Le Congressional Budget Office (organe parlementaire qui contrôle l’exécution du budget fédéral) a discrètement doublé son estimation du coût des ouragans pour les années à venir, par rapport à deux ans plus tôt, si bien que la nouvelle estimation (54 milliards USD par an, soit 0,3% du PIB) est maintenant à un niveau très supérieur à ce qui était prévu pour 2075 encre très récemment, en 2016 (à savoir 39 milliards USD par an).

Vous trouverez ci-dessous plus d’infos, un lien vers le rapport du CBO et le texte complet de la dépêche de l’agence E&E.

E&E picked up on a new report by the US Congressional Budget Office on hurricanes. They’ve spotted the CBO has doubled its estimate of how much hurricanes will cost the US each year, compared with just 2 years ago. The new estimate means hurricanes now do more financial damage than they were expected to do in 2075.

 

Report here: //www.cbo.gov/system/files/2019-04/55019-ExpectedCostsFromWindStorm.pdf

E&E story here: //www.eenews.net/climatewire/2019/04/11/stories/1060153241

 

Annual hurricane costs double — CBO

Adam Aton, E&E News reporter Published: Thursday, April 11, 2019

The Congressional Budget Office doubled its estimate of annual hurricane costs, finding that extreme weather is dishing out damage that wasn’t expected for another 50 years.

The CBO forecasts hurricane damage to cost $54 billion each year, equivalent to 0.3% of the annual U.S. gross domestic product, according to a report released yesterday.

That’s about twice as high as the CBO’s estimate in 2016: $28 billion, increasing to $39 billion by 2075.

 

The jump between 2016 and 2019 reflects the difficulty of forecasting hurricanes, with two seasons of big storms like Hurricanes Harvey, Maria and Florence reshaping the way experts and the public think about extreme weather.

The CBO cautions that its estimates are “uncertain” because there’s no clear pattern to help anticipate the number of hurricanes, their strength and the damage they might cause.

The CBO averages damage from catastrophic years and normal ones. It’s an attempt to anticipate how several years of hurricane damage could affect the federal budget and economy, rather than a forecast of what each individual year will cost.

The residential sector would bear most of those costs, at $34 billion annually — about half of which is covered by disaster assistance and insurance. The commercial sector, which can expect $9 billion in annual hurricane losses, has about 40% coverage, according to the CBO.

The CBO said policymakers could lower hurricane costs by reducing greenhouse gas emissions. That would reduce the factors exacerbating hurricane damage — sea-level rise and extreme rainfall — especially in the latter half of the century, the estimate said.

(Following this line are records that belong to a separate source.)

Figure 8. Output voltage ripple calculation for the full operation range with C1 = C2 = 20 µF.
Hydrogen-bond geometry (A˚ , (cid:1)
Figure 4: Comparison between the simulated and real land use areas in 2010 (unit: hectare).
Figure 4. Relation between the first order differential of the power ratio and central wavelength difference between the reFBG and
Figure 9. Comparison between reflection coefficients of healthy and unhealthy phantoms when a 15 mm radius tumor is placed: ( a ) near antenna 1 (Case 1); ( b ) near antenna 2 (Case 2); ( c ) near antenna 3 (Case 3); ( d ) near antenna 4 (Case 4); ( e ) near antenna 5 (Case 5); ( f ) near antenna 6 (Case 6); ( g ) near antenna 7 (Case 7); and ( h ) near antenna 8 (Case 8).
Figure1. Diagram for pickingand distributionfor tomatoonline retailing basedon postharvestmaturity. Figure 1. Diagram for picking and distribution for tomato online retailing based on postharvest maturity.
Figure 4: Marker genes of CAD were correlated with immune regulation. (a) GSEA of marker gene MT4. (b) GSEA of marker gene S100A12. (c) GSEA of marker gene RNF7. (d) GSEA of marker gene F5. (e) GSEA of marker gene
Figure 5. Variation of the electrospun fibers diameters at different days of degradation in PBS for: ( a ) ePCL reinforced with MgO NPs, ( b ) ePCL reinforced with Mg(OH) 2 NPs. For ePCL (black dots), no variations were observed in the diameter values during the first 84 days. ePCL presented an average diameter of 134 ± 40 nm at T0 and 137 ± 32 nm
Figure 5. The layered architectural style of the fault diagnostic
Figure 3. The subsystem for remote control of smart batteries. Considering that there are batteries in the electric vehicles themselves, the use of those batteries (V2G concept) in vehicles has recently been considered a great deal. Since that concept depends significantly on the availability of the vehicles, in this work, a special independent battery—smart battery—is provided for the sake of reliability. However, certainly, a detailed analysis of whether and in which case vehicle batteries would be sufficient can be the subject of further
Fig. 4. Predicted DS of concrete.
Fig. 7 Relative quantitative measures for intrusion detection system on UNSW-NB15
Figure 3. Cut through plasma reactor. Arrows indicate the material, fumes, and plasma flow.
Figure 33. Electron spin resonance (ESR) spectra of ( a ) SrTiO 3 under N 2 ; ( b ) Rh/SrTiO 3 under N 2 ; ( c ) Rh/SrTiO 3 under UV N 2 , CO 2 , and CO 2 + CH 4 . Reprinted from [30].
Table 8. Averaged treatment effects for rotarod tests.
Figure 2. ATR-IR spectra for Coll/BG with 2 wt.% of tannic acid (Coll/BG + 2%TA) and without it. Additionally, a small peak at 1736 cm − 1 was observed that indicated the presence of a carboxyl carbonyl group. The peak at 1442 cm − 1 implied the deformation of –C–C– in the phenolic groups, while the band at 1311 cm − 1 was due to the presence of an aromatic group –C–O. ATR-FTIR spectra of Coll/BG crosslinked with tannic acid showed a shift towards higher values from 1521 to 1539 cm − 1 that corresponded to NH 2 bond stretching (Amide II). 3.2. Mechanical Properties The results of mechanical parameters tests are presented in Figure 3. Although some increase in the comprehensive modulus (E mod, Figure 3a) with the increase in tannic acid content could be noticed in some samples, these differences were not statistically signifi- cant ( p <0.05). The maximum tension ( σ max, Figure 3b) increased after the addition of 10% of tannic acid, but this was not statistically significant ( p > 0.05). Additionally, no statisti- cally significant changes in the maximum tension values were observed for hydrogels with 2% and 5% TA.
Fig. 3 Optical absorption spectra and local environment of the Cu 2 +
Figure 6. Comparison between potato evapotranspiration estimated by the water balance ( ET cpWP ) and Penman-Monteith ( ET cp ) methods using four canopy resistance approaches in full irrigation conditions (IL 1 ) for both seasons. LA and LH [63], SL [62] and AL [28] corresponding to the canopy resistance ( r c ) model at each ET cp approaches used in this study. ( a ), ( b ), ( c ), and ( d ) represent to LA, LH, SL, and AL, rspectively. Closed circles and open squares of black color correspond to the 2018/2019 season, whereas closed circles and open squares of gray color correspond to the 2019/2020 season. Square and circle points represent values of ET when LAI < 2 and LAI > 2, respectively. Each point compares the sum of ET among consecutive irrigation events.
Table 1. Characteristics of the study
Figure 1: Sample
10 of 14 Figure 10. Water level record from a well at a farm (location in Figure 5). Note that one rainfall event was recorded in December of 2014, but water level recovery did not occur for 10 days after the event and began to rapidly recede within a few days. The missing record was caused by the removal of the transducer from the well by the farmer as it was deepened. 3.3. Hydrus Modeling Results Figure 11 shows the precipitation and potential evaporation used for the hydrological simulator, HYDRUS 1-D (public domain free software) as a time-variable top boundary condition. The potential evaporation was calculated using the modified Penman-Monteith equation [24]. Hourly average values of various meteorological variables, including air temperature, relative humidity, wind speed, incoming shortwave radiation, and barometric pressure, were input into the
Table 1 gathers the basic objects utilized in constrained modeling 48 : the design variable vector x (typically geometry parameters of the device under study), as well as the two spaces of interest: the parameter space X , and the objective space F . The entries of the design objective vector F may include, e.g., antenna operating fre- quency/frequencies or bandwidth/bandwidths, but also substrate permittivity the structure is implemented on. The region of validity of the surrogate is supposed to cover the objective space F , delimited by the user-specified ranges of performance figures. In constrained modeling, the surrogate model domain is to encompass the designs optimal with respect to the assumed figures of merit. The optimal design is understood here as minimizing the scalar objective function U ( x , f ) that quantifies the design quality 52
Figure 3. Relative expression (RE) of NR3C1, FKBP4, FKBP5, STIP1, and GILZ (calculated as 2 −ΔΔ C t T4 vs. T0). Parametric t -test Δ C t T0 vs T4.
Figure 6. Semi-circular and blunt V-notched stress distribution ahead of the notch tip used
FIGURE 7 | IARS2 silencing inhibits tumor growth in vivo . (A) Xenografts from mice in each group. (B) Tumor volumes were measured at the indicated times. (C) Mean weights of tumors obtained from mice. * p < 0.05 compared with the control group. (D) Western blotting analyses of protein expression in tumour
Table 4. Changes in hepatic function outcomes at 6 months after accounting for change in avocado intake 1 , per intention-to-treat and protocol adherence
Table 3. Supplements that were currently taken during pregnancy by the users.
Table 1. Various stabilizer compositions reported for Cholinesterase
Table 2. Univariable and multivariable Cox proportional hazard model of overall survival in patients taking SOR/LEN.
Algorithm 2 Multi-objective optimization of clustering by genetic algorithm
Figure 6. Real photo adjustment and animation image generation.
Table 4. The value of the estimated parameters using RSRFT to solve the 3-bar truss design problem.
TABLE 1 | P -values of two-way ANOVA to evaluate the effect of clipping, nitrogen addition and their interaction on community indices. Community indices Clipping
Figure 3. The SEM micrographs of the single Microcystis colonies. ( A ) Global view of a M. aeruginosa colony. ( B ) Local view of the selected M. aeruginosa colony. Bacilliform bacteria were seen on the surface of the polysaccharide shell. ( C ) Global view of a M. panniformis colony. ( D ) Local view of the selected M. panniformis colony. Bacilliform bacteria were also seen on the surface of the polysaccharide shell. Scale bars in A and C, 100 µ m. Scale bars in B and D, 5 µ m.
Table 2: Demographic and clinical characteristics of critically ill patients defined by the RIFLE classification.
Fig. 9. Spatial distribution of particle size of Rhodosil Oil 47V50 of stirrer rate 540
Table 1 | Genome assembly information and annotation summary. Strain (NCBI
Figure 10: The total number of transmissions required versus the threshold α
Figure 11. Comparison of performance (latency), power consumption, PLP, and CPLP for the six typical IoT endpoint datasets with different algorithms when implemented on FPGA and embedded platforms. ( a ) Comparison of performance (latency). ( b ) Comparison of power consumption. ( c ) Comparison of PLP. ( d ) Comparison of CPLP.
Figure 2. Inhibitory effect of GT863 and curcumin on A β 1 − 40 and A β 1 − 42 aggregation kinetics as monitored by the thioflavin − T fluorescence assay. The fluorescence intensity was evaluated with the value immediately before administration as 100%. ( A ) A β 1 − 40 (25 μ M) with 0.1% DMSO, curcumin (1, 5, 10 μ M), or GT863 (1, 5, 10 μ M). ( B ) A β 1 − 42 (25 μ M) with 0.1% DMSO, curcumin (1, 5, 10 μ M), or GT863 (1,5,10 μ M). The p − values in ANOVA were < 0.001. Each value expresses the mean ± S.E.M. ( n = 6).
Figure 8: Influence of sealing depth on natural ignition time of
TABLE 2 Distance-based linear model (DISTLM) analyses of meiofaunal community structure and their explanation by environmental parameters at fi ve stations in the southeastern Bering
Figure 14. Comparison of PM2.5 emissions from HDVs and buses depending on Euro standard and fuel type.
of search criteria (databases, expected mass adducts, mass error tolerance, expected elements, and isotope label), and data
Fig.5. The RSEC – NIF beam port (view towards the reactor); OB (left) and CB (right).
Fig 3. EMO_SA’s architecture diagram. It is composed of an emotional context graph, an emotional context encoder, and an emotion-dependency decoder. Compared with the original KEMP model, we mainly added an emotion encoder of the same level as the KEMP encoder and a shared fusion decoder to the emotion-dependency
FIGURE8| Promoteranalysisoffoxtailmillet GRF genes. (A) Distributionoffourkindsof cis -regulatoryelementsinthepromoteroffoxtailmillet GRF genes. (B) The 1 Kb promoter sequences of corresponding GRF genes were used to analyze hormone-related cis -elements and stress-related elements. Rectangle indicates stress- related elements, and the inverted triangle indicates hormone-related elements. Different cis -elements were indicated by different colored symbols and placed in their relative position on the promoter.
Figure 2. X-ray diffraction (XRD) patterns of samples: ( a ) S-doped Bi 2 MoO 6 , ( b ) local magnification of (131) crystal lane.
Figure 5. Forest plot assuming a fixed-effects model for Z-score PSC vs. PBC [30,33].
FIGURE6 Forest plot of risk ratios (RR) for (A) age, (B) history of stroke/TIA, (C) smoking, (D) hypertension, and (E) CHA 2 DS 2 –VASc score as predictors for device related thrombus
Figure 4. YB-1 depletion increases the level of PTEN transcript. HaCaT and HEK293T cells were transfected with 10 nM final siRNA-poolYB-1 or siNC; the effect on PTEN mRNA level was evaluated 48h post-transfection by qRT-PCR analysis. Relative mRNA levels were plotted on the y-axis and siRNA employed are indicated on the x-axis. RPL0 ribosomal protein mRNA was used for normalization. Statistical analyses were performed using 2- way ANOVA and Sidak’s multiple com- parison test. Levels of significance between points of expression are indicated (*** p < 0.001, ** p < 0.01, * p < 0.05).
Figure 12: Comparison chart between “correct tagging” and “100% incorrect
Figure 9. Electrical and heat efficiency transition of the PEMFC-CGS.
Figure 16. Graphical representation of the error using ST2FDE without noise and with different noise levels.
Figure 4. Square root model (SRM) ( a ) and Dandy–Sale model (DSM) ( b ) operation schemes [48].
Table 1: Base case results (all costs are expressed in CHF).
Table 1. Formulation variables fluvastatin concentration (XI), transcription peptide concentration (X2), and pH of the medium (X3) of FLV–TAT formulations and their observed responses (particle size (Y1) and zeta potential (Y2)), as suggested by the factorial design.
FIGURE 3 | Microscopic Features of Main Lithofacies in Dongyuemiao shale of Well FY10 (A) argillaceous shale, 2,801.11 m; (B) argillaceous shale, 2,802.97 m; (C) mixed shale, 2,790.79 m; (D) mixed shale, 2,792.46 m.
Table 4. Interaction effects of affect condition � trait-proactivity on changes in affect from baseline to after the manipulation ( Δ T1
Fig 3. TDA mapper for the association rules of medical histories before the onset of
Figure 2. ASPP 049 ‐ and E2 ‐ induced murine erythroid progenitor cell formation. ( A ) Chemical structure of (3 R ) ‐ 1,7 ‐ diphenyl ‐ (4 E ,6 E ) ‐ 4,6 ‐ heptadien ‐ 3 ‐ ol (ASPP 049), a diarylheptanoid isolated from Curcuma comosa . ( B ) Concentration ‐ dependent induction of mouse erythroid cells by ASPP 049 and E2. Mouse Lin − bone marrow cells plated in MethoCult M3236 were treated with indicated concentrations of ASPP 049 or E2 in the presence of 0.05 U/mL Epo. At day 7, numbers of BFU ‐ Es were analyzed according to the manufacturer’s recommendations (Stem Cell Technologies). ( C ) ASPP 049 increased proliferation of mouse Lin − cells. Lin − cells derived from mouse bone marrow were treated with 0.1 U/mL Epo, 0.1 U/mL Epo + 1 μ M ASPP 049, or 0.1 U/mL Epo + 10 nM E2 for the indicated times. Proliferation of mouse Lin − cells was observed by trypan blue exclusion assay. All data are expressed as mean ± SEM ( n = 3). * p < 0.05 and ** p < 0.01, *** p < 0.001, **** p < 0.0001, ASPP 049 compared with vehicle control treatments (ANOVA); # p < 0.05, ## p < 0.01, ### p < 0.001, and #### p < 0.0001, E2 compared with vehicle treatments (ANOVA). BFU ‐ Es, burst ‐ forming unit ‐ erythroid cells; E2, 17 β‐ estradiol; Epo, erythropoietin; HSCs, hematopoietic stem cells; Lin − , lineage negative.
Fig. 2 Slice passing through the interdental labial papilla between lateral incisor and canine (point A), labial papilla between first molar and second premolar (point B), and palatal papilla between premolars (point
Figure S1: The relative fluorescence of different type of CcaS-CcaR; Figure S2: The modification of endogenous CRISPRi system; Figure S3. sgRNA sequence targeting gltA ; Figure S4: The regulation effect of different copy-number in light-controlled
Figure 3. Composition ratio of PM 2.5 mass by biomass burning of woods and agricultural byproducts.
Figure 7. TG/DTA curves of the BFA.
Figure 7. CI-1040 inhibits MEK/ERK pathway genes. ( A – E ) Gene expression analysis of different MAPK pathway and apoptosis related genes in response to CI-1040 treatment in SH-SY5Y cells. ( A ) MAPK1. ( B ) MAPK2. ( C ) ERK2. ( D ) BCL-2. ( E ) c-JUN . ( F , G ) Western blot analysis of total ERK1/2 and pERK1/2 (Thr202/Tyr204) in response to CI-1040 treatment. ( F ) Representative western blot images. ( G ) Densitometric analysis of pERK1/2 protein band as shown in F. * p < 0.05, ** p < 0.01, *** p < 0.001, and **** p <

The office suggested that pricing emissions through a carbon tax or a cap-and-trade regime would be most effective, but it could also crimp economic growth.

The office also recommended better flood mapping, revamping the National Flood Insurance Program, more federal investment in risk mitigation, stronger building codes, and requiring state and local governments to shoulder more disaster recovery costs.